# Thread: The Eigenvector of a Transpose Problem

1. ## The Eigenvector of a Transpose Problem

Let S $\displaystyle \in$ Mnxn(R) and D $\displaystyle \in$ Mnxn(R) be n $\displaystyle \times$ n matrices such that DTSD = S
where S is non degenerate. Let $\displaystyle \mu \neq 0$ be an eigenvalue of $\displaystyle D$ with eigenvector
x.
(i) Show that Sx is an eigenvector of DT and find its eigenvalue.
(ii) Show that $\displaystyle \frac{1}{\mu}$ is an eigenvalue of D.
[Hint: det(A) = det(AT ) for any square matrix A.]

This question has been giving me some real trouble and all help is welcome

2. ## Re: The Eigenvector of a Transpose Problem

Hi zook,

I'll try to get your going in the right direction.

i) Remember that for $\displaystyle \overline{x}$ to be an eigenvector of $\displaystyle M$ we must have two things: (1) $\displaystyle \overline{x}\neq \overline{0}$ and there is $\displaystyle \lambda$ (in whatever field you're working with, presumably the real numbers) such that $\displaystyle M\overline{x}=\lambda\overline{x}.$ This means that if we want to show $\displaystyle S\overline{x}$ is an eigenvector of $\displaystyle D^{T}$, we must establish (1) and (2).

**Entries provided:**
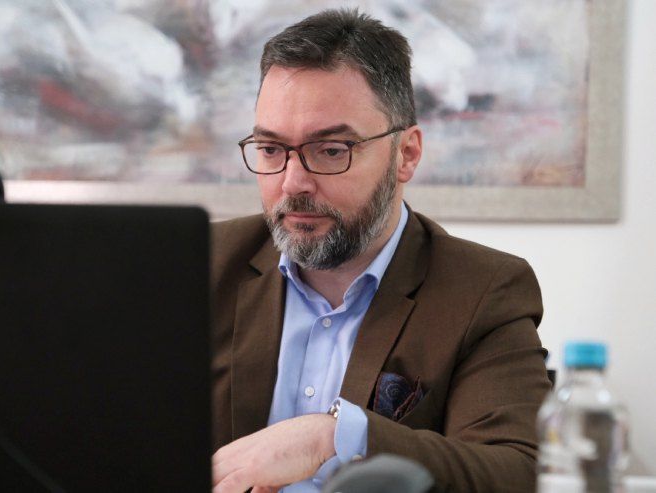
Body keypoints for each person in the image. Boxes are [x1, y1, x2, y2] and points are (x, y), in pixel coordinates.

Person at [210, 8, 551, 493]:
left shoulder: (483, 291)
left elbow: (520, 472)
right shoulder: (199, 264)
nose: (292, 182)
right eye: (271, 150)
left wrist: (335, 436)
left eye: (332, 150)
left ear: (406, 154)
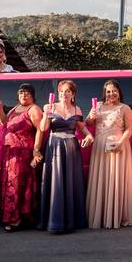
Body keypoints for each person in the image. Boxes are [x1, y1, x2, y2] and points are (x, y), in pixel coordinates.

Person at [38, 80, 93, 233]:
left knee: (71, 182)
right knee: (56, 181)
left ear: (73, 94)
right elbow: (43, 128)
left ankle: (71, 221)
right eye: (61, 91)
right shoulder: (50, 107)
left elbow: (81, 128)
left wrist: (89, 136)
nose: (64, 94)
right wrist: (46, 115)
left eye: (68, 91)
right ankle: (54, 221)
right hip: (54, 146)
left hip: (71, 149)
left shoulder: (77, 109)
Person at [85, 80, 132, 229]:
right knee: (101, 178)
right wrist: (91, 116)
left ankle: (116, 216)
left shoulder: (125, 108)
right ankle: (100, 215)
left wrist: (121, 142)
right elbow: (88, 123)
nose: (111, 93)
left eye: (114, 91)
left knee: (116, 179)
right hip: (100, 147)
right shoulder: (98, 106)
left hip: (118, 146)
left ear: (119, 92)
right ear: (104, 93)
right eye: (108, 91)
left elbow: (129, 129)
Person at [0, 83, 43, 232]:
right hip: (10, 154)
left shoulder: (34, 109)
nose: (24, 95)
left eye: (27, 92)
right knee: (10, 183)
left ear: (33, 95)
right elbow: (4, 123)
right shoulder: (15, 108)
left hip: (23, 154)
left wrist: (36, 150)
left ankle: (18, 218)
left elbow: (40, 130)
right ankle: (11, 216)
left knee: (18, 185)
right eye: (21, 92)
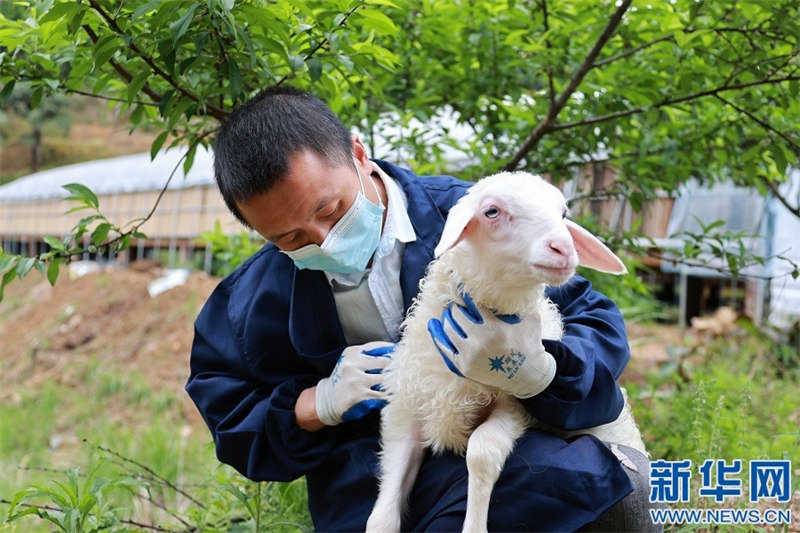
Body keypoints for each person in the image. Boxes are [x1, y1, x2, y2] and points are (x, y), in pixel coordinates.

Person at [186, 85, 660, 532]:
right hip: (370, 481)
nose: (323, 241)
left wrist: (536, 370)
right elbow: (231, 418)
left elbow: (594, 323)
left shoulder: (480, 220)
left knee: (592, 480)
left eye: (330, 211)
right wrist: (317, 404)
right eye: (290, 238)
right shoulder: (249, 301)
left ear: (357, 153)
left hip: (508, 452)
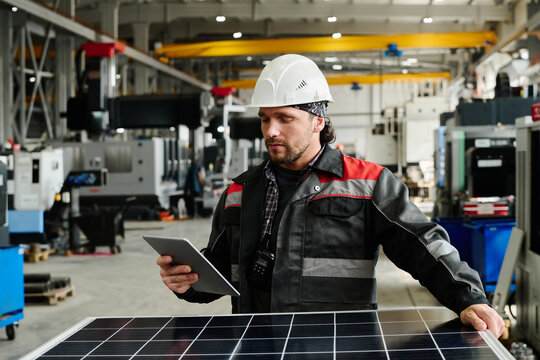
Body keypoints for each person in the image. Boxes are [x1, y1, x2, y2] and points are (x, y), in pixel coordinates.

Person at [158, 54, 505, 338]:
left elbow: (423, 245)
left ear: (318, 121)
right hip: (257, 345)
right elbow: (218, 274)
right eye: (265, 120)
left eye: (284, 118)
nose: (271, 131)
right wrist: (186, 282)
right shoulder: (238, 191)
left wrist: (469, 298)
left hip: (342, 345)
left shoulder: (368, 183)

**Instructions to follow:**
Continue the eigenvector thread from the point where the reply stops. The data is separate material and is not part of the eigenvector thread.

**Answer area:**
To prove (1) we note that $\displaystyle \overline{x}\neq 0$ because it is an eigenvector of $\displaystyle D$ and so cannot be zero (by definition of eigenvector). Now also note that $\displaystyle S$ is assumed nonsingular/nondegenerate and so $\displaystyle S\overline{x}\neq 0,$ because $\displaystyle \overline{x}\neq 0.$

To prove (2) we us $\displaystyle D^{T}SD=S$. This implies $\displaystyle D^{T}SD\overline{x}=S\overline{x}.$ Since $\displaystyle \overline{x}$ is an eigenvector of $\displaystyle D$ with corresponding eigenvalue $\displaystyle \mu$ we have $\displaystyle D^{T}S(\mu\overline{x})=S\overline{x}.$ Pull the constant through to get $\displaystyle \mu D^{T}(S\overline{x})=S\overline{x}.$ Now divide by $\displaystyle \mu.$

Does this help? Let me know if anything is unclear. Good luck!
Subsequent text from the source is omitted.